Dispatches, thoughts, and miscellanea from writer Jon Konrath

When all of my writing projects are dead or blocked, I have a fallback project that I use to keep the typing going. I don’t remember when I started this, but a few months back I started writing a biography. I started at January 20, 1971, and moved forward, trying to keep a steady pace with all of the essentials, and without getting stuck on some tangent. Late last year and earlier this year, when I was really blocked and unable to work on either book, I belted out a serious amount of writing, and stayed up all night many times taking the story from childhood to gradeschool to high school.

I’m back on the bio. Everything else seems dead, and I’m sick of my own writing style, so it’s time to pound out the facts for a while. I don’t care how glossy or artistic my prose is (kindof like this journal), I just want to get everything down.

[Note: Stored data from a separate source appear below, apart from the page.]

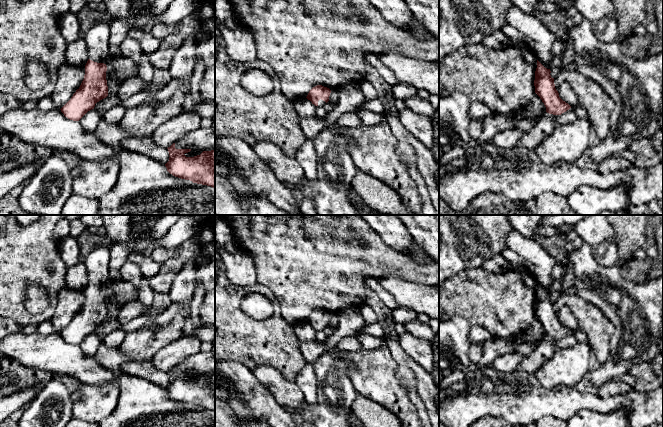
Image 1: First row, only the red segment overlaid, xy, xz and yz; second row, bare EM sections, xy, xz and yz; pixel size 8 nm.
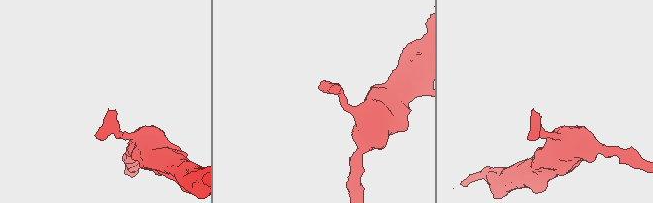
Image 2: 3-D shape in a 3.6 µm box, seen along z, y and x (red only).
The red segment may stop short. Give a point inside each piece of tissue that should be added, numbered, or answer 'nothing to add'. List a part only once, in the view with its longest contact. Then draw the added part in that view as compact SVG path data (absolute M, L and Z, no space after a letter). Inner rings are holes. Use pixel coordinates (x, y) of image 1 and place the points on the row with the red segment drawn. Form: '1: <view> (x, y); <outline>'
1: xy (97, 38); M98 22L84 35L90 60L106 64L110 47L109 36L110 22Z

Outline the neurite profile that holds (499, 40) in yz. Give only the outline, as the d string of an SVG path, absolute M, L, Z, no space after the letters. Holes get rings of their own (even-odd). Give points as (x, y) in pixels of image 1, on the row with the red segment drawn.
M497 31L491 36L485 37L482 40L482 44L493 49L504 49L512 45L509 37L507 37L502 31Z

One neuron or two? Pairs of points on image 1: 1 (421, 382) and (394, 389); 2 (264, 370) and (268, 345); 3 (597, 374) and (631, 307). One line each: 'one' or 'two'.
1: two
2: two
3: one

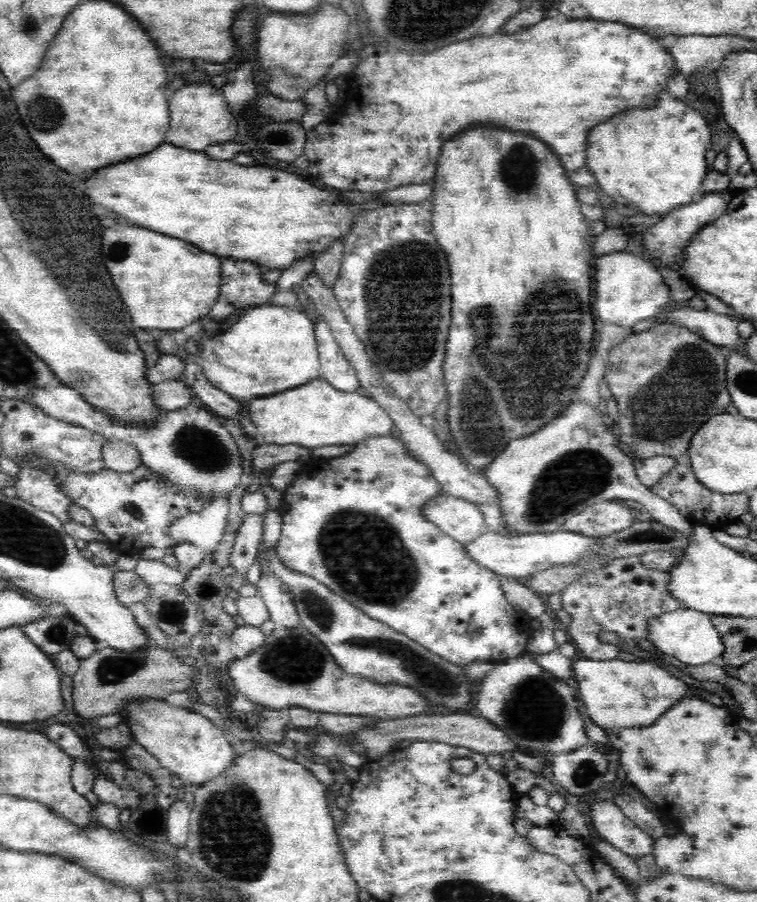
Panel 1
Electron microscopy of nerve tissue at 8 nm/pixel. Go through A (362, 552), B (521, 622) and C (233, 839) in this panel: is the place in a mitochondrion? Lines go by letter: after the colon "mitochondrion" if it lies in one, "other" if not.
A: mitochondrion
B: other
C: mitochondrion

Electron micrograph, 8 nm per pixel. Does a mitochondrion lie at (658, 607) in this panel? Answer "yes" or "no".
no

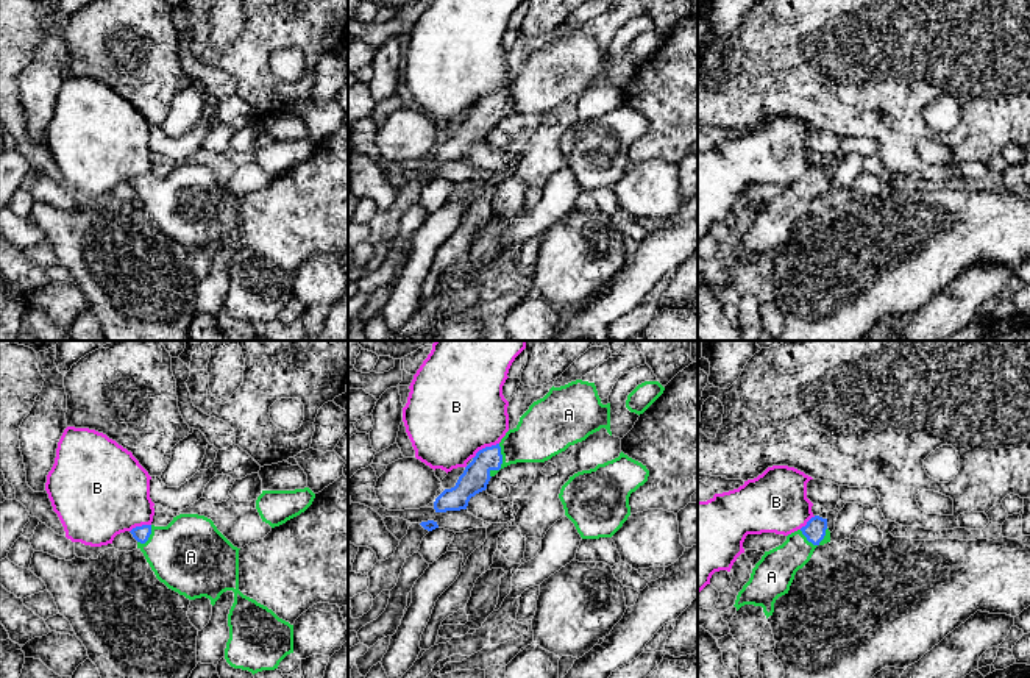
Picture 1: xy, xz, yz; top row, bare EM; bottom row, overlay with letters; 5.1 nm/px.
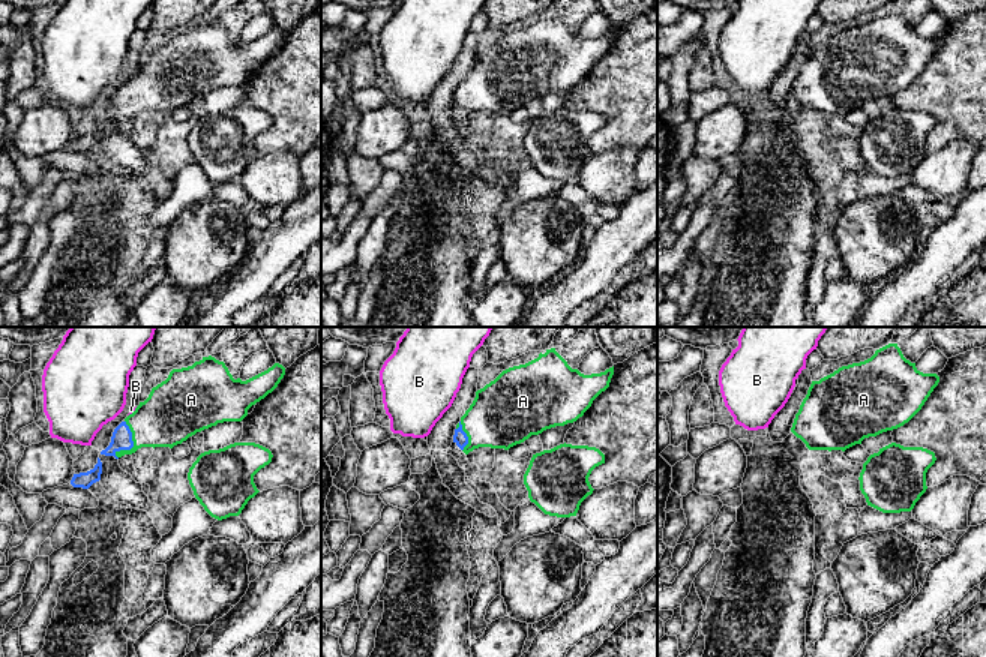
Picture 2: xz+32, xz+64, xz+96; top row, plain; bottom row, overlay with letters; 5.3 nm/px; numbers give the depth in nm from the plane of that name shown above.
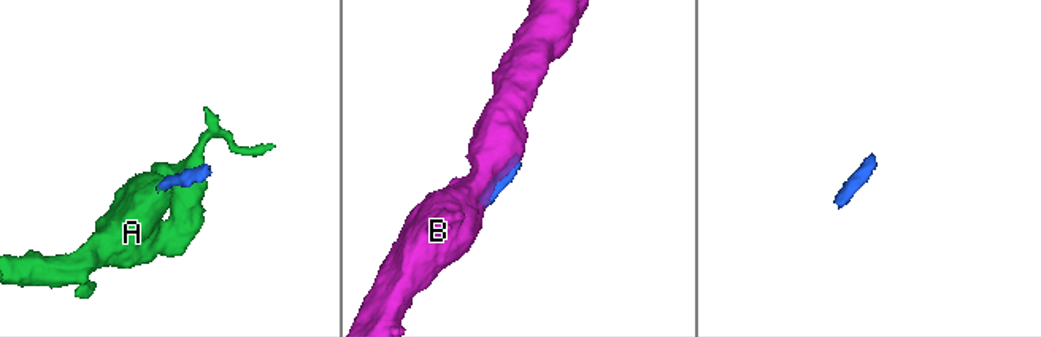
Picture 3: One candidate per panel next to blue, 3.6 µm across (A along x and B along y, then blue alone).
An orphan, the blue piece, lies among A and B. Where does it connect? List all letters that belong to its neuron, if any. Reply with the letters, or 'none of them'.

I’m now up to the fall of 1992, and there are 43,000 words behind me (maybe 100 pages). Each year gets more difficult. 1971 through 1975 are only a couple of paragraphs; 1992 is already close to 10,000 words. I want to keep writing fast, until I get to 1998 (or 1999, or whenever I finish) and then start at the beginning, making a second pass and adding more detail. I keep forgetting things, or start talking about a person without introducing them in the right place, and I’ll have to fix that. I don’t know if anybody will ever read this, or if I will neaten it up for human consumption, but it’s a fun chore. Maybe the next time I date someone, I will just print and bind the whole damn thing, hand it over, and then have no disclaimers. I’m usually pretty honest when I date people, but it would be relaxing to be able to avoid all of the long stories and make them do the work. But, I guess I like the long stories, so maybe it’s a stupid idea.

I started reading Desolation Angels, and I was certain it was going to throw me, but I read 135 pages last night and would’ve kept reading if it weren’t for that sleep thing. It’s sort of like a darker, more serious version of The Dharma Bums, that’s a little less accessible but also much deeper. It’s got a lot more detail about his time as a lookout, and a lot of Washington details, which is a weird clash of two worlds. It’s cool to read about Kerouac on the UW campus, and wandering the Pioneer Square area. I’m looking forward to some more reading tonight.

It’s been a month and a half since I pulled the plug on the TV. I can barely remember when I sat down and watched hours and hours of shows. I don’t have enough time to do anything now, and I’m not getting a lot of writing done, so I don’t know how I could fit in TV too. TV’s like alcohol – you have to enjoy it in moderation. Unless you’re depressed – then it’s nice to drown in it.

My typing is messed up – not sure if it’s the keyboard, the hands, or the slow connection, but I keep dropping letters. I better quit while I’m ahead.

06/30/98 23:48

Listening to the white album, thinking about the fall of 1992 in order to keep moving on this weird, masturbatory biography. It’s interesting.

I fell asleep for about 4 hours after work, nothing else happened today, and I’m not into whipping up some introspective essay about the past, so I’m going to quit while I’m ahead and get back to writing.